Тьма и золото полуночи - страница 19



Я шагаю сквозь проход, мне уже стыдно. У Олли из носа снова течет кровь. Должно быть, ему стоило немалых усилий вернуть меня в прежний вид.

– Все в порядке! – Я вскидываю руки и кружусь на месте.

Мое маленькое представление должно означать извинение за безрассудность. В прежние дни, когда и у меня был Иммрал, этот номер заставил бы других улыбнуться. Но теперь они смотрят на меня с досадой. Олли поглаживает руку, которой он удерживал меня в целости, – на коже вздуваются пузыри. Когда у меня был Иммрал, со мной такого никогда не случалось.

– Извини, – шепчу я. – Я не думала…

– Ты думала, теперь, когда ты осталась без Иммрала, ты нам не нужна? – говорит Олли, отирая сочащуюся из носа кровь.

И еще он сплевывает немного крови на землю, в сторону от всех. Алое пятно резко выделяется на серой почве. Олли медленно возвращается к Балиусу. Самсон идет за ним. Я не смею посмотреть на него. Мне не нужен Иммрал, чтобы почувствовать исходящий от него гнев.

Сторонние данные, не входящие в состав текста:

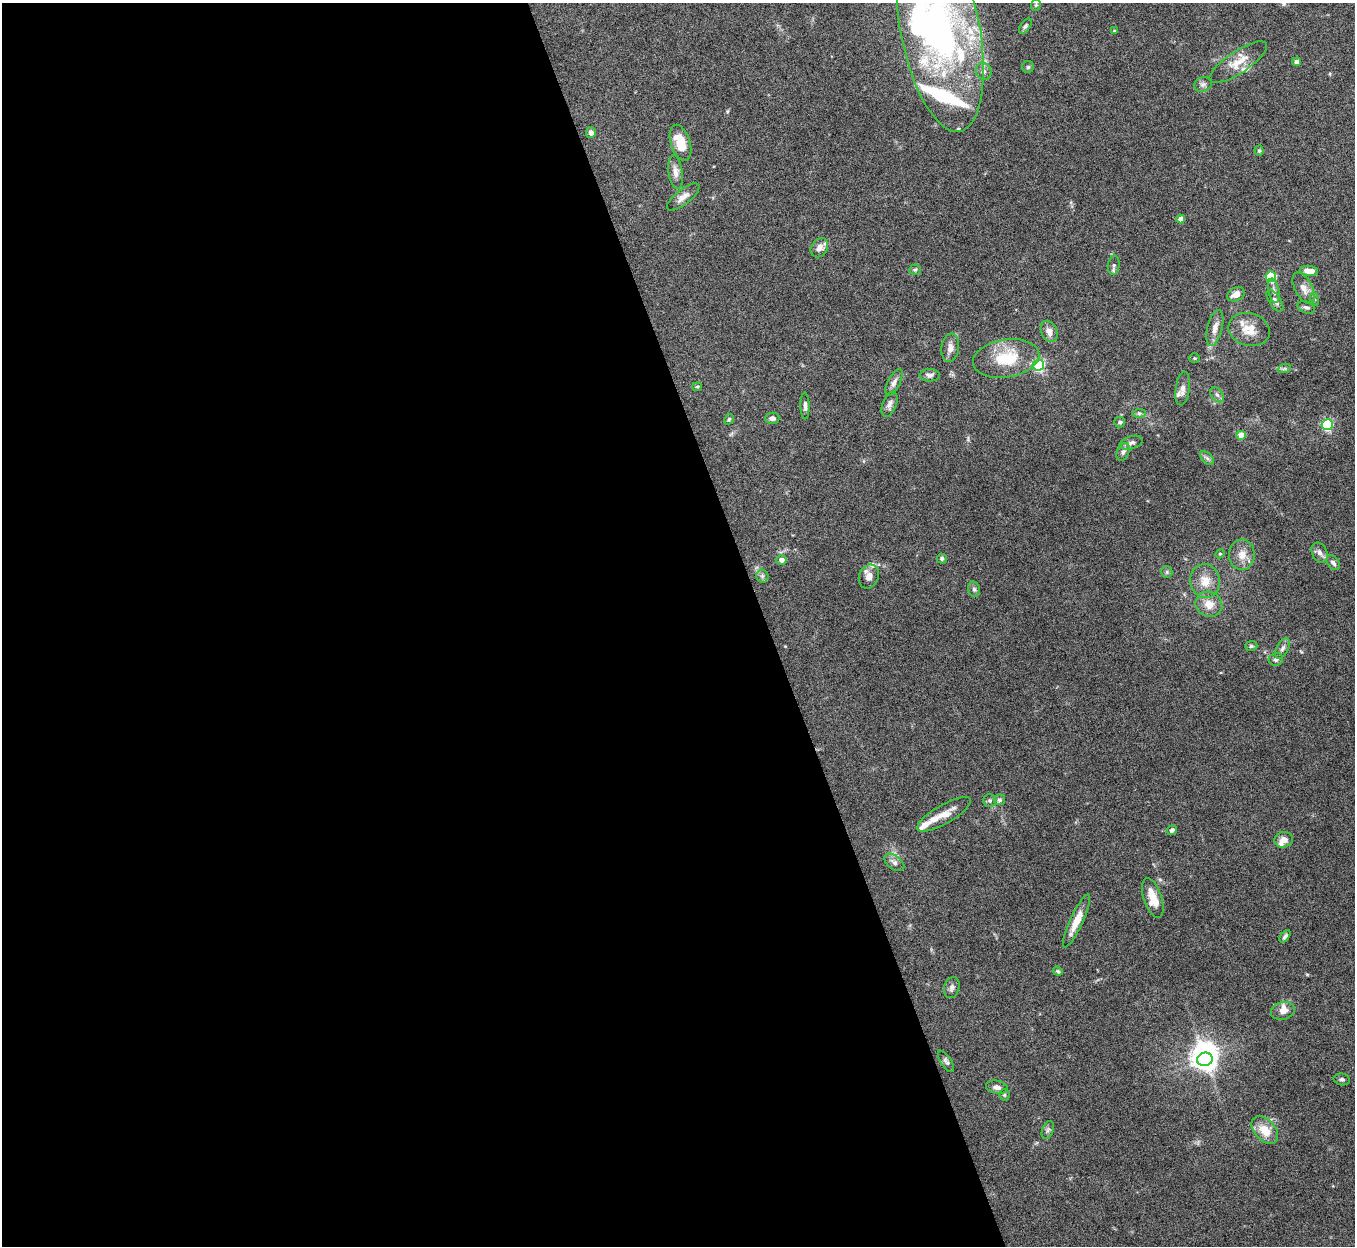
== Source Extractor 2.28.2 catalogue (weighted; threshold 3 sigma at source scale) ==
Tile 9 of 4 x 4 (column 1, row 3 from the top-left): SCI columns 4-1356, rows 1395-2638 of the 5421 x 5406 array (HDU 1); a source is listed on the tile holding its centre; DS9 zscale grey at full resolution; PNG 1357 x 1248 px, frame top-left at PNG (2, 3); each listed source drawn as its Kron ellipse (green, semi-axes under 4 px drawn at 4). Shown black and unused: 57% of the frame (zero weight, under 8 of 15 exposures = <1% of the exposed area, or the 3 px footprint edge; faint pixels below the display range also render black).
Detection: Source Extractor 2.28.2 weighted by HDU 2 'WHT'; one run over the whole footprint, this tile lists its part. Background 0.166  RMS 0.0048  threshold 0.0198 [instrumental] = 3 sigma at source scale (4.09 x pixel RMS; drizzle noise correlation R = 1.36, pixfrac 0.8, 0.05/0.05 arcsec/px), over >= 5 px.
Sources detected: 99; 1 inside a brighter object's white glare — neither listed nor drawn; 14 inside a brighter listed object's ellipse — not listed separately; the other 84 listed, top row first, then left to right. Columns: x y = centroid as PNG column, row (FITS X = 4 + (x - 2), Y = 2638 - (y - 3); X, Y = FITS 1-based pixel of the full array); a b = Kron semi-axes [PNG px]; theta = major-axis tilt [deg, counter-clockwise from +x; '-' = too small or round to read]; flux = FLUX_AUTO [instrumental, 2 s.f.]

Позади нас мерцает брешь между мирами. Одна ее сторона, глубоко между деревьями, сжимается. Разрыв закрывается, а может, исцеляется сам собой. Я содрогаюсь при мысли о том, что могла застрять на другой стороне, в виде призрака в Итхре, понимая, что не смогла бы долго протянуть без соседства Аннуна, ожидая распада. Может быть, мне показалось бы, что я тону.

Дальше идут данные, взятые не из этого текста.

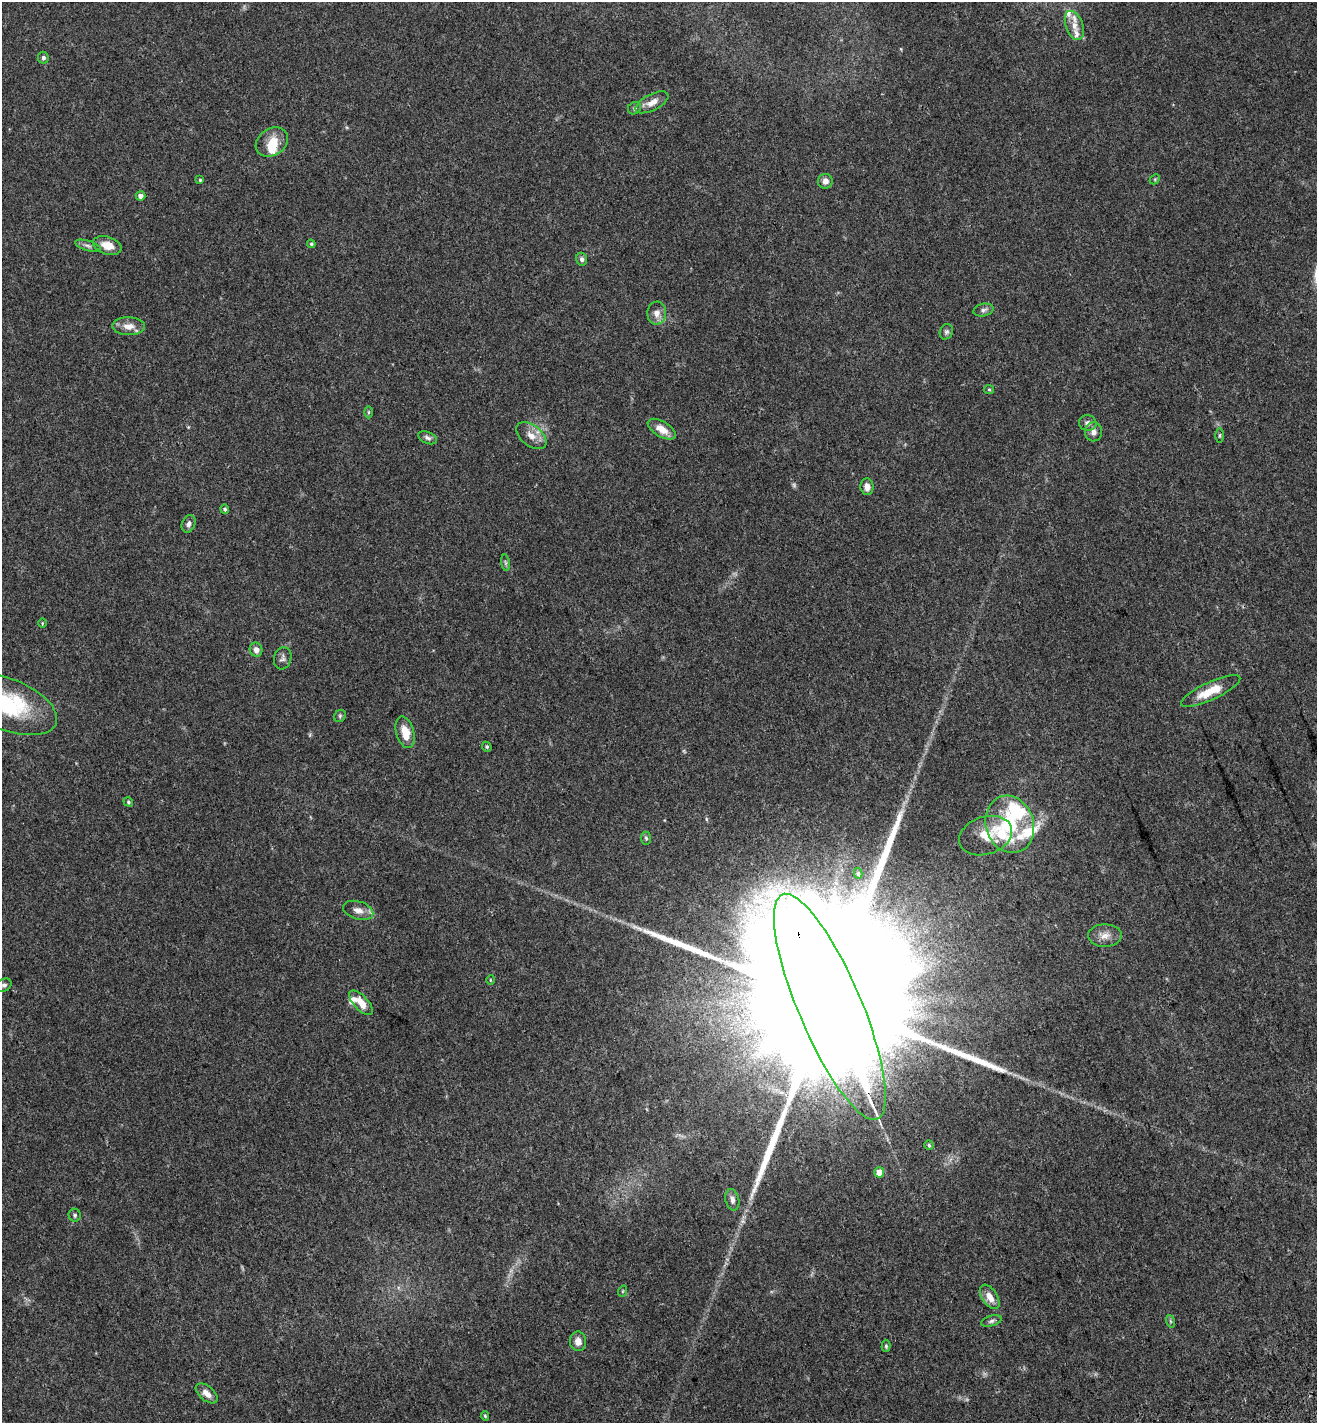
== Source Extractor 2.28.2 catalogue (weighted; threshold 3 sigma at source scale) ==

– Хочешь поехать со мной? – спрашивает Неризан, когда я сажусь в седло Лэм. – Те, кто чувствует себя бесполезным, должны держаться вместе.

Эхо ее слов – иммралы должны держаться вместе, так ведь? – ударяет меня. Линнея, пожертвовавшая собой ради меня. И зачем? Я взбираюсь на спину Лэм и присоединяюсь к Неризан, мы молча продолжаем патрулирование. Самсон через шлем сообщает Рейчел о происшествии, хотя и немножко сглаживает мои действия. Мне бы следовало ощущать благодарность ему, но когда он заканчивает связь, я тихо замечаю:

– Ох, ты посмотри, он опять меня спасает!

Как только у меня вырываются эти слова, я жалею об этом, но назад их не возьмешь. Я не могу сделать так, чтобы другие о них забыли. Но никто не реагирует, поэтому я долго еще гадаю, слышали ли они меня. Когда мы уже поворачиваем обратно к Тинтагелю, я убеждаю себя, что сказала это тише, чем мне казалось, и должна теперь обо всем забыть. Когда мы едем через подъемный мост, я говорю себе, что просто воображаю напряжение, которое кроется в долгом молчании всех нас. Ведь если признать, что это не воображение, то придется встать лицом к возможности того, что я сейчас испортила отношения с Самсоном, дружбу с Олли и последние связи между остатками нашего полка.

Мое заблуждение разбивается, как только мы добираемся до конюшни. Олли бросает на меня настолько презрительный взгляд, что я едва не превращаюсь в пепел прямо на месте. Они с Неризан идут к замку. Самсон все еще занимается своим конем, стоя спиной ко мне. Я в последний раз почесываю Лэм, потом подхожу к Самсону. Я уже готова принести извинения, когда он поворачивается ко мне и произносит:

– Мы можем поговорить наедине до того, как напишем отчет о патруле, рыцарь?

Самсон никогда прежде не обращался ко мне так холодно. Я могла плакать, могла кричать на него, могла чувствовать себя беспомощной с ним, но он принимал все. Когда я иду за ним к уединенному уголку на территории замка, то вдруг осознаю, что, хотя и пыталась скрыть свое ожесточение, я месяцами ждала, когда он наконец потеряет терпение. Но когда это удалось, я не получила такого удовлетворения, какое предвкушала.